---- Exercise materials
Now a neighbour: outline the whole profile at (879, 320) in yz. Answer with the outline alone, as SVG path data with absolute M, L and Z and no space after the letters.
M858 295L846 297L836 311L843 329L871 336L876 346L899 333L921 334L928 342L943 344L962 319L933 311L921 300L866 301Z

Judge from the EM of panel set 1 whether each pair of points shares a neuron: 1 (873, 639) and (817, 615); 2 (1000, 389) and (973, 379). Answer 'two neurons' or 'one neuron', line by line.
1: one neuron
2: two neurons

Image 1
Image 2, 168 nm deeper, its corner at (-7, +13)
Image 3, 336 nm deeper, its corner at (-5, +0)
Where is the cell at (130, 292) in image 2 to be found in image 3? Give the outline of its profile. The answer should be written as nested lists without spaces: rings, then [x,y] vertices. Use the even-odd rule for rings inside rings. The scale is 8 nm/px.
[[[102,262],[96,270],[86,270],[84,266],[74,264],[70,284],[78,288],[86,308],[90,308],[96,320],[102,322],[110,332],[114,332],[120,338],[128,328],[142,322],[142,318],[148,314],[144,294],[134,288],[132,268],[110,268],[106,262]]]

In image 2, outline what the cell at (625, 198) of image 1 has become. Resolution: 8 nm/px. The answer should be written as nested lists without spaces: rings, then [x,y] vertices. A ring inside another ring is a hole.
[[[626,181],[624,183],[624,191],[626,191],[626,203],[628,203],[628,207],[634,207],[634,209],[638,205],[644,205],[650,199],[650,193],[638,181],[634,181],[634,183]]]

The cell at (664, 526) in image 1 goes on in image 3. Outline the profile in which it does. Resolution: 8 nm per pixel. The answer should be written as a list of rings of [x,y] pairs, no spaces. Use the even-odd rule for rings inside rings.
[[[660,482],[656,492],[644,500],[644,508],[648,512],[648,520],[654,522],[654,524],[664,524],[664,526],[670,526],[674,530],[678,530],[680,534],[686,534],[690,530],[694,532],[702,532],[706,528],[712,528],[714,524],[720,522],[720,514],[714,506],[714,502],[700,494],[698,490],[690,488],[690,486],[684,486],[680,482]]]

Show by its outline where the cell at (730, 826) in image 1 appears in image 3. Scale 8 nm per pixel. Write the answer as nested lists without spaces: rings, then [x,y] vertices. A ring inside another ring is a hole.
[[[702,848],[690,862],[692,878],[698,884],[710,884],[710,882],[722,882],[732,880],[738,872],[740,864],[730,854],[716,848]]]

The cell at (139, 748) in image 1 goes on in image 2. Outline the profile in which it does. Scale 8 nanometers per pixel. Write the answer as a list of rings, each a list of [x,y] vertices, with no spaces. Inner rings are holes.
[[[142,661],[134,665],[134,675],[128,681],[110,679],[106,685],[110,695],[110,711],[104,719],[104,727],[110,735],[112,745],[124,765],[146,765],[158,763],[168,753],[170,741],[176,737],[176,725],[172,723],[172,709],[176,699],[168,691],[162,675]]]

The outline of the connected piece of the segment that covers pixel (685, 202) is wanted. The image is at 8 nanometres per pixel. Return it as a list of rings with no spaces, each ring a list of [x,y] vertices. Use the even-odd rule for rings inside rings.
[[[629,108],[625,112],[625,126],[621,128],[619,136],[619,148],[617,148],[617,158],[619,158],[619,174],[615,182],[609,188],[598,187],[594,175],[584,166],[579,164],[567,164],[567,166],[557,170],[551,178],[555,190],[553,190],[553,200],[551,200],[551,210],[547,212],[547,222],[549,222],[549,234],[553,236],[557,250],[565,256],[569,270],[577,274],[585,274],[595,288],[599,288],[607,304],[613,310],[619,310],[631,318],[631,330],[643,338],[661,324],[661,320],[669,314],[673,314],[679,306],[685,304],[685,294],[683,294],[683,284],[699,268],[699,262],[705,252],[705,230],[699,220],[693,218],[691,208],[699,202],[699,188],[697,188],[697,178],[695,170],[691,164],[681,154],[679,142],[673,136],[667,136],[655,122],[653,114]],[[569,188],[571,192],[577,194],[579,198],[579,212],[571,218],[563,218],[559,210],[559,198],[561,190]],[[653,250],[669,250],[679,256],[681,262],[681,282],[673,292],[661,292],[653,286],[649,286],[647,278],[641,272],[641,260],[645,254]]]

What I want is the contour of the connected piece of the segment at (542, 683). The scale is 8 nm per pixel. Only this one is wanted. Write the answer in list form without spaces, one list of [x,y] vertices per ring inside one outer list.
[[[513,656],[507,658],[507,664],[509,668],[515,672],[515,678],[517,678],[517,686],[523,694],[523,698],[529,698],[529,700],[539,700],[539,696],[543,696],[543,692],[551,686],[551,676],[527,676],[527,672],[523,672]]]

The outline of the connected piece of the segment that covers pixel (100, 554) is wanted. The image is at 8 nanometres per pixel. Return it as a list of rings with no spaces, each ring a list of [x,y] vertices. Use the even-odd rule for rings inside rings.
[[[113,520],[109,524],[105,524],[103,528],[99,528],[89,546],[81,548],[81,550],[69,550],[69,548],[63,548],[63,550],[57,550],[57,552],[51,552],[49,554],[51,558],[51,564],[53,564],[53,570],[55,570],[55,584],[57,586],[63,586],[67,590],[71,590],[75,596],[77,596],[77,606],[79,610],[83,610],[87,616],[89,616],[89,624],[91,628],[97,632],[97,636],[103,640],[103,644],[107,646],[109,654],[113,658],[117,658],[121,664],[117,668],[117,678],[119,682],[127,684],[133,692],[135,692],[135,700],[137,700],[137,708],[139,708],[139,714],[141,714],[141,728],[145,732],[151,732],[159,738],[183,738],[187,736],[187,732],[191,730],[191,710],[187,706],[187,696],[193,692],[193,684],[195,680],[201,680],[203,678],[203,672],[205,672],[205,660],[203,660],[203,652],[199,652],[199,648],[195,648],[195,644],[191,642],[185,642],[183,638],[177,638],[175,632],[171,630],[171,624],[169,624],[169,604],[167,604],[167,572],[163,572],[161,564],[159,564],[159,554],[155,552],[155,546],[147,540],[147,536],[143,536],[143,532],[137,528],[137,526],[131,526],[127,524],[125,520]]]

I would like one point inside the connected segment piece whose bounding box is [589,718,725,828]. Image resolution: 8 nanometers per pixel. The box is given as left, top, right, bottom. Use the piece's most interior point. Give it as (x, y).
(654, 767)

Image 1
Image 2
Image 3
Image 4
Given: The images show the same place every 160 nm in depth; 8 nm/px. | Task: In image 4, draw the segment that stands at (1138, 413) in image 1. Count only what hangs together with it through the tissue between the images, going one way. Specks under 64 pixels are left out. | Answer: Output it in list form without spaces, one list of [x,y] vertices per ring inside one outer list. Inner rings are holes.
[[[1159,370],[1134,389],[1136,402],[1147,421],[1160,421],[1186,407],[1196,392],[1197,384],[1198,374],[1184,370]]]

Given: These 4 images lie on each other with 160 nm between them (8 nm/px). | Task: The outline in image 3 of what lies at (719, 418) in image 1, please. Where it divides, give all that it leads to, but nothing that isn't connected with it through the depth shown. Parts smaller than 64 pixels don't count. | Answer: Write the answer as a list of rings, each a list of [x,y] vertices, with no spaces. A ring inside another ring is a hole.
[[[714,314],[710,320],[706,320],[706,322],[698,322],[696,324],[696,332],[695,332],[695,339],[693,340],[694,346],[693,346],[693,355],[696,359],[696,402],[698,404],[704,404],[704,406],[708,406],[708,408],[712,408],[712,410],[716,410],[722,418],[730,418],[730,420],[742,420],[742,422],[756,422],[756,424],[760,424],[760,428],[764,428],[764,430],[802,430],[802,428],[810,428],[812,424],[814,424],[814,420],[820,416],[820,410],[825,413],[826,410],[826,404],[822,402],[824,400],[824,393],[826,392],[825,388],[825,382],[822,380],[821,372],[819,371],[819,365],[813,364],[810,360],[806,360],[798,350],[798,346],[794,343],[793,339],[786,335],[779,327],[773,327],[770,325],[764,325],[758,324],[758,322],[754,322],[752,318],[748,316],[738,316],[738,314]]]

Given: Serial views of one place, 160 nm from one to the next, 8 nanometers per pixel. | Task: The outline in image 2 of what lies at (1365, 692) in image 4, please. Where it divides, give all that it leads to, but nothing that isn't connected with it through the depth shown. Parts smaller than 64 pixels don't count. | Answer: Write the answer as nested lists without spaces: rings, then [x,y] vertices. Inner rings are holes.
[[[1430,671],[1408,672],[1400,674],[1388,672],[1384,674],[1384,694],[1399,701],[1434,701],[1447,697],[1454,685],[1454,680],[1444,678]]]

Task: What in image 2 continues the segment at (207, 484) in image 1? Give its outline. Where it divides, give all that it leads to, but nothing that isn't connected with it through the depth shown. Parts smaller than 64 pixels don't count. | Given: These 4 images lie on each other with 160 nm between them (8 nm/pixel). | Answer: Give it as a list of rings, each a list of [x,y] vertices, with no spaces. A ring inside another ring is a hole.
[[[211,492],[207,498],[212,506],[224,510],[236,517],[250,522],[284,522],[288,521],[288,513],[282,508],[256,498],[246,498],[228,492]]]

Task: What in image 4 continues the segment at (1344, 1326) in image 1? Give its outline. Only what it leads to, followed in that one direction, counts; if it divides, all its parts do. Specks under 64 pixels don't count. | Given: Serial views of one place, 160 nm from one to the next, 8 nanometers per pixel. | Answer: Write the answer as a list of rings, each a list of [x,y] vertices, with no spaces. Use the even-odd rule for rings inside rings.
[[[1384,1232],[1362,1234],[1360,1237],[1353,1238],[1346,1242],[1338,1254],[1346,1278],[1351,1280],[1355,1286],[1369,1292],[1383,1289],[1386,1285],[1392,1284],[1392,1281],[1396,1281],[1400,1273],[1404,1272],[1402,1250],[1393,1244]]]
--------
Task> Where a line of the material above holds the string "deeper", copy that line.

Finished exercise>
Image 2, 168 nm deeper, its corner at (-7, +13)
Image 3, 336 nm deeper, its corner at (-5, +0)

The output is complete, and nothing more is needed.